Extract |
= = = = =

We have to find the number of Clusters composed by elements of the input Matrix with value of 1. I understand that two elements with value of 1 belong to the same cluster if they are adjacent, in horizontal, vertical, or diagonal. E.g.:

1 0 1 0 
0 0 0 1 
0 1 0 0

Has 3 clusters of 1's, the first Cluster is composed by the single element at Position(0,0), the second cluster by two elements at Position(0,2) and Position(1,3), and the third cluster by the single element at Position(2,1);
Another example:

0 1 1 0 
0 0 0 1 
1 1 1 0

In this case the Matrix has just 1 cluster, because the two 1's in the first line and the three 1's in the third line are joined (in diagonal) by the 1 at the end of the second line.

To solve this problem I would iterate through the elements of the input Matrix, and every time I find an element with value of 1 in the matrix that has not already been visited, I increment the value of clusters found by 1, and I perform a Breadth First Search in the input Matrix from this element, moving through elements with value of 1 adjacent and marking them as visited.

In the following code you can use:

int[][] genBoard(int i, int j)

to generate a Matrix of 0's and 1's with size i, j, and:

void printBoard(int[][] board)

to print that matrix;
the method

int countClusters(int[][] board)

retrieves the number of clusters of 1's in the input matrix,
then the method:

void exploreCluster(int i,int j, int[][] board, int[][] visited)

performs the Breadth First Search starting from a specific position, and finally the method

List<Position> possMoves(Position pos, int[][] board, int[][] visited)

computes the possible moves from a given position in the Matrix to find adjacent 1's in the cluster; I use a class Position to hold the coordinates of a single position in the Matrix.
Complexity is O(n^2) as we need to visit each element of the Matrix to count how many clusters there are in the matrix.

= = = = =

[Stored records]
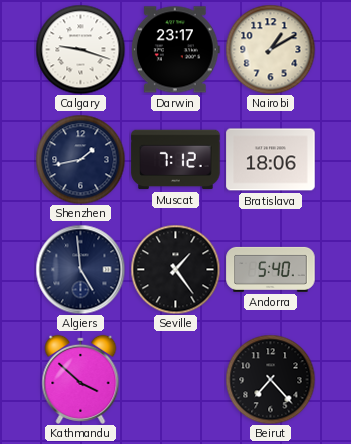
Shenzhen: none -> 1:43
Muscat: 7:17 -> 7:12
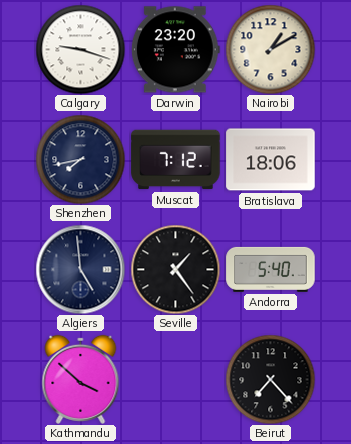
Darwin: 23:17 -> 23:20
Shenzhen: 1:43 -> 7:43
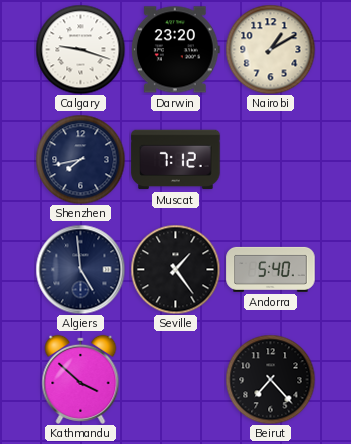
Bratislava: 18:06 -> none
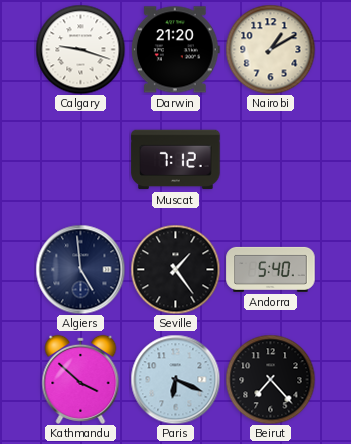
Darwin: 23:20 -> 21:20
Shenzhen: 7:43 -> none
Paris: none -> 6:19
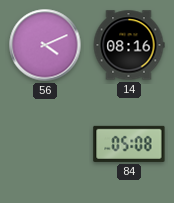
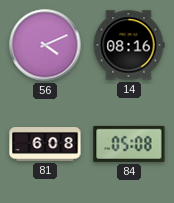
81: none -> 6:08
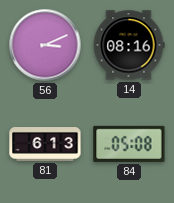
56: 4:11 -> 3:11
81: 6:08 -> 6:13
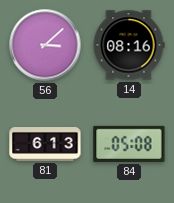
56: 3:11 -> 3:08
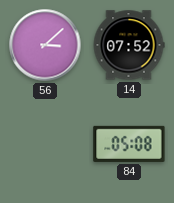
14: 08:16 -> 07:52
81: 6:13 -> none
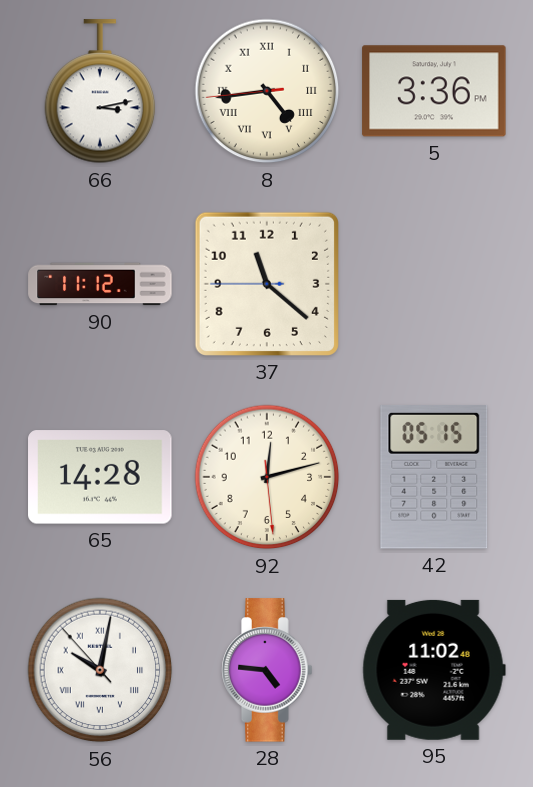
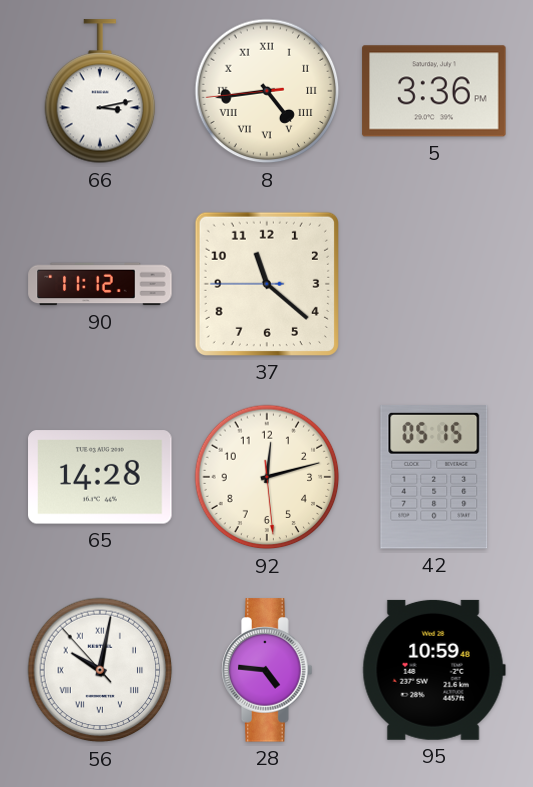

= = = = =

Aim A | Translate into Spanish this sentence from the post on counting clusters: "Complexity is O(n^2) as we need to visit each element of the Matrix to count how many clusters there are in the matrix."
Aim B |
Answer these questions from the post on counting clusters:
(i) How many clusters of 1's does the first example matrix have?
(ii) What kind of search does the method exploreCluster perform?
(iii) What class holds the coordinates of a single position in the matrix?
Aim C | Name every method that the post on counting clusters describes.

Complete response A | La complejidad es O(n^2), ya que necesitamos visitar cada elemento de la Matriz para contar cuántos clústeres hay en la matriz.

Complete response B |
(i) 3
(ii) A Breadth First Search
(iii) Position

Complete response C | genBoard, printBoard, countClusters, exploreCluster, possMoves